The beauty here is as warm and as casual as a kiss on the cheek; the simple tiled-roof house in a field of olive trees, the arched portico of a patio filled with the scent of jasmine, the snow-capped backdrop of the Alpujarras. No surprise that this is the land that produced a Picasso and a Garcia Lorca.


It’s all flying by like a blur from the window of the high-speed AVE trains; the rolling hills planted with feathery asparagus, golden wheat, bright sunflowers and, of course, rows upon rows of olive trees. My time here is so brief, my job is to savor every moment and not to forget a detail.

Right now, in this tiny tile-roofed train station, I am savoring fresh-squeezed zumo de naranja, orange juice, with cappucino and a croissant.
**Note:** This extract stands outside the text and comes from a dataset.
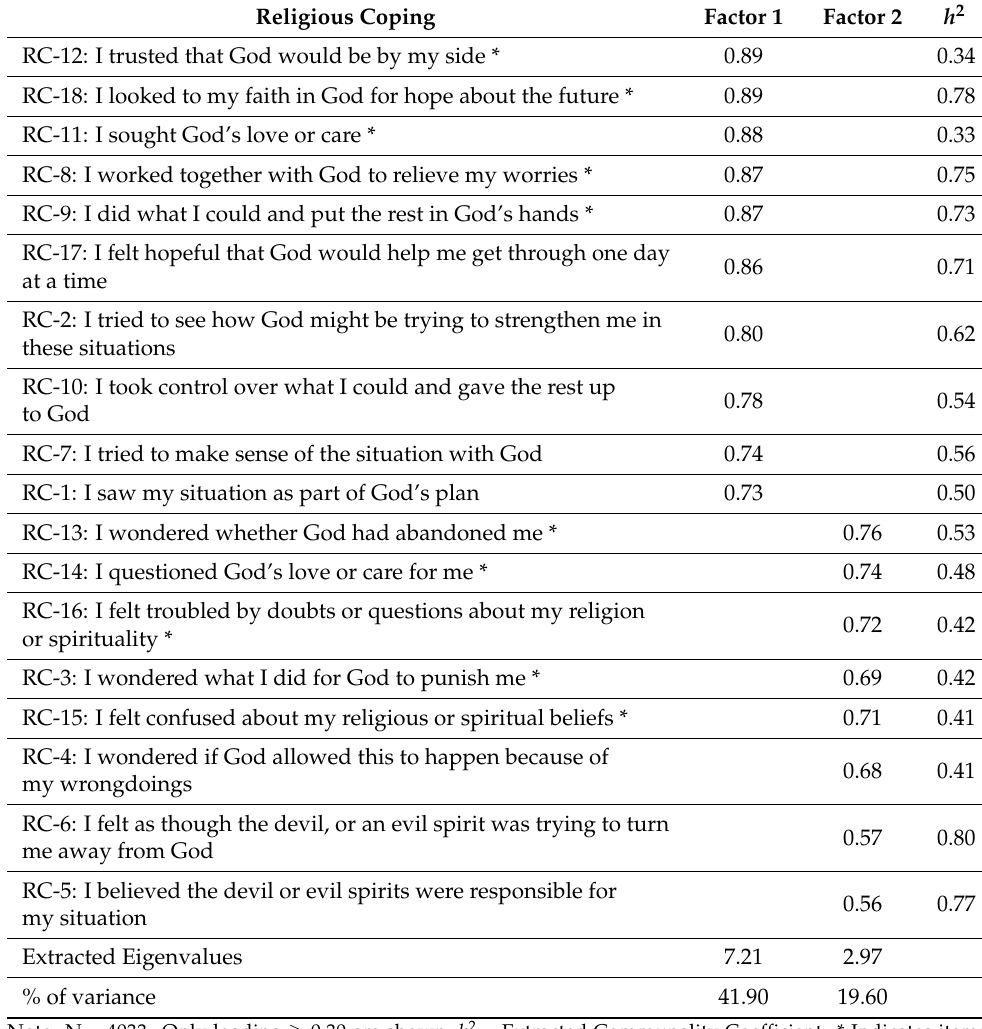
Table 2. Exploratory Factor Analysis (EFA) Principal Axis Analysis with Varimax Rotation for the Religious Coping Items.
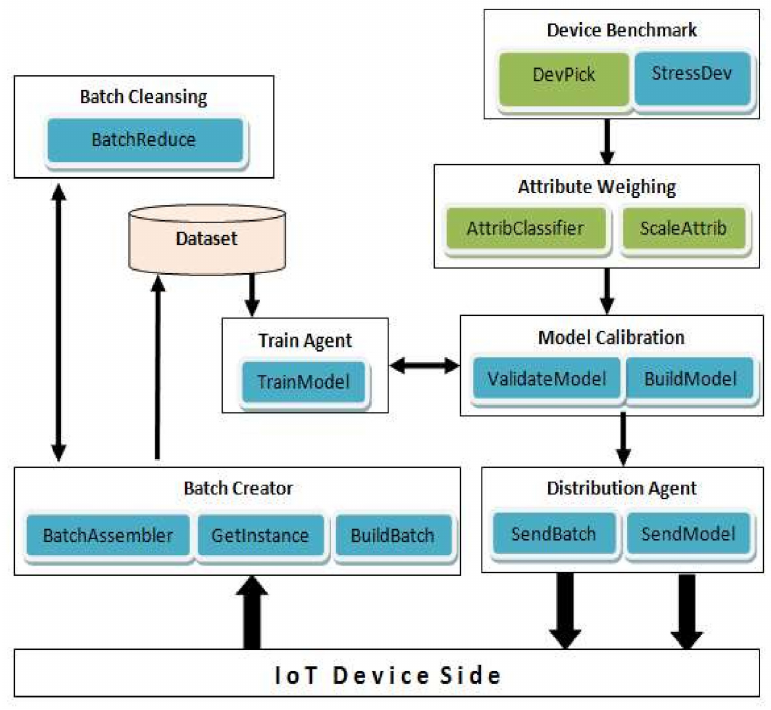
Figure 2. Cloud MaaS Functional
Last night I shared a savory paella with a family from Scottsdale, Arizona, whom I met at the train station. Yesterday afternoon I caught a bus that wound through the woods and up the foothills to the Alhambra, which took my breath away with its maze of arches and columns, its intricate carvings and its lush gardens and fountains. The day before, I was in the walled city of Cordoba, the ancient capital of Andalucia, wandering in awe through the vast colonnaded halls of the Mezquita and dining on red wine and tapas. And later today, I will finally meet my long-lost cousin in Sevilla.

This is the Arabic heart of Europe, the place where Muslim, Jew and Christian lived side by side in peace for centuries, producing a Golden Age of science, medicine, art and poetry. Cordoba was by far the largest and most technologically and culturally advanced city on the continent during its peak. 

Water is a recurring theme in this arid land; the Moors utilized an extensive and sophisticated irrigation network to bring agriculture to these lands, and they placed fountains and gardens everywhere. Every time I see a fountain, I am reminded of my friend Ibtisam Barakat’s A Poem Made of Water, which is so beautiful it made me cry.

Looking through Ibtisam’s eyes, I see Arabia everywhere. The Arab scholars and artisans and architects who planned these cities were all driven out along with the Jews during the Spanish Inquisition, but their spirit and their heritage live on: in the language, the architecture, the music and even the blood of the people, whose faces reflect their Moorish ancestry.

This blog entry is dedicated to Ibtisam Barakat, con mucho cariño. Photos by Tracy L. Barnett.